Ay, no aguanto más vivir con la abuela de mi marido. ¡Es un suplicio!
A veces siento que no vivo en un piso, sino en un museo donde no puedes tocar nada. Llevo meses rogándole a mi marido que nos mudemos, aunque sea a un alquiler, porque vivir bajo el mismo techo que su abuela es un infierno. No deja que toques ni una cosa, todo tiene que seguir igual, ni siquiera puedes quitar el polvo sin que arme un escándalo. Todo es “de colección”, todo “tiene un recuerdo”, y si hago algo a mi manera, se le “dispara la tensión”, le “da un ataque al corazón”, y en media hora ya lo sabe toda la familia, porque llama a todo el mundo para quejarse de lo desagradecidos que somos.
Antes de casarnos, compramos un piso con hipoteca. Para la boda, nuestros padres nos dieron una buena suma de dinero, y estaba felizísima—¡por fin tendríamos nuestro propio hogar donde yo mandaría! Los dos trabajábamos, pagábamos la hipoteca juntos, y todo iba bien… hasta que me enteré de que estaba embarazada. Fue una sorpresa total—yo tomaba anticonceptivos. Al principio, estaba en shock y hasta pensé en interrumpir el embarazo, pero mi marido y mis padres me dijeron al unísono: “¡Ni lo sueñes!”
Hasta que nació la niña seguí trabajando, y con los dos sueldos llegábamos bien. Pero después del parto, todo se vino abajo—quedamos con un solo salario. Mi marido, para sacar adelante a la familia, buscaba trabajos extras donde podía, agarrándose a lo que fuera.
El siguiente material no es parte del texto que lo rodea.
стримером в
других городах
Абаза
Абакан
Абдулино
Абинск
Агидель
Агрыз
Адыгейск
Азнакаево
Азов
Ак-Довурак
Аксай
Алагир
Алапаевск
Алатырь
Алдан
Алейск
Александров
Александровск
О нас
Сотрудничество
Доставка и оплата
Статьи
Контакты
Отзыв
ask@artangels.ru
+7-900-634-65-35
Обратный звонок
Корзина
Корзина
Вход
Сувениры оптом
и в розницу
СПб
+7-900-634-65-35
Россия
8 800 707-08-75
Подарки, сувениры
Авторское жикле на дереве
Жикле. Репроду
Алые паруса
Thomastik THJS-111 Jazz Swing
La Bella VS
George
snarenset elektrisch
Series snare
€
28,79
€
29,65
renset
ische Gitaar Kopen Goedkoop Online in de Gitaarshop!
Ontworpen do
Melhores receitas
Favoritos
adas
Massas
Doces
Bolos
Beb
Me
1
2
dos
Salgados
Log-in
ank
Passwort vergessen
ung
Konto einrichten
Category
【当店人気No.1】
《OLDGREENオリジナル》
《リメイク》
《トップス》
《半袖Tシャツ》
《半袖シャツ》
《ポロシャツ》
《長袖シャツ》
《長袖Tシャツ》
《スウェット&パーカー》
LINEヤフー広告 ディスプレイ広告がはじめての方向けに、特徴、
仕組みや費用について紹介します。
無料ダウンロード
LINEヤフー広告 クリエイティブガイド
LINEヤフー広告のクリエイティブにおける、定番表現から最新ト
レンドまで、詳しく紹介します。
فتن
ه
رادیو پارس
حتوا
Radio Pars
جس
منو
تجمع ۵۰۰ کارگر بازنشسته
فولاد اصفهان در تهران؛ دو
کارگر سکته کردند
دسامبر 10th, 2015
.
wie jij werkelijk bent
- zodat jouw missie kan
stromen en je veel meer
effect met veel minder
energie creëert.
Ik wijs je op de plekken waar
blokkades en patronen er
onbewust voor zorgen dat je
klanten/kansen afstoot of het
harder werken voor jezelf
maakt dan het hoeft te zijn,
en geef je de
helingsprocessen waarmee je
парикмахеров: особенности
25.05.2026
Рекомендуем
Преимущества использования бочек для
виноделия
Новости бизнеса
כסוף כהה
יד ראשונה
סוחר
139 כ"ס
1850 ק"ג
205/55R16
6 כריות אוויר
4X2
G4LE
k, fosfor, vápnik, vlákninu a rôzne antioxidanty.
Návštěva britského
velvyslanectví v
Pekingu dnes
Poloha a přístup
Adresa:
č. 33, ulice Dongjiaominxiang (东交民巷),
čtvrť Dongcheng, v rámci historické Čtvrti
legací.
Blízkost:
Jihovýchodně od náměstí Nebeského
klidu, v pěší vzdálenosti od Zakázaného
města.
No podía volver a casa de mis padres, allí no había espacio, y en casa de los suyos ya vivía su hermano pequeño con la mujer.
Entonces apareció la abuela de mi marido. Ella misma nos propuso mudarnos con ella—tiene un piso de tres habitaciones, y ahí cabíamos todos. No la conocía mucho, pero me pareció una buena persona. Aceptamos, alquilamos nuestro piso para sacar un extra, y al principio mejoró la situación… pero solo económicamente.
Al principio se podía soportar, pero luego empezó el verdadero tormento. En su casa, no hay derecho a tocar nada. Literalmente nada. ¡Ni siquiera la niña! Si mi hija intenta agarrar algo o gatea hacia donde no debe, a la abuela le da “un patatús”. Y encima me acusa de que dejo que la niña lo haga a propósito, ¡para matarla del disgusto! Cuando mi marido vuelve del trabajo, ella le monta un teatro: que soy una mala madre, que no cuido a la niña, que soy una insolente, que no respeto a los mayores. ¿Y él? Se encoge de hombros y actúa como si no pasara nada. Para él esto debe ser normal. Pero yo ya no puedo más. Estoy al borde de un ataque de nervios.
Le suplico: “Vámonos a nuestro piso, aunque tengamos que apretarnos el cinturón. Prefiero eso antes que esta locura”. Mi marido me pide paciencia. Dice que cuando yo vuelva a trabajar, nos iremos. Pero ¿cómo aguanto hasta entonces? No lo sé.
Le propuse cambiar los roles: que él se quede en casa y yo salga a trabajar. A ver si puede aguantar un día con esa “ancianita tan dulce”. Se negó. Así que le puse un ultimátum: si no nos vamos el mes que viene, me llevo a la niña y me voy a vivir con mis padres a otra ciudad. Se lo está pensando. Y yo espero. No palabras, sino hechos. Porque no me quedan fuerzas para seguir así.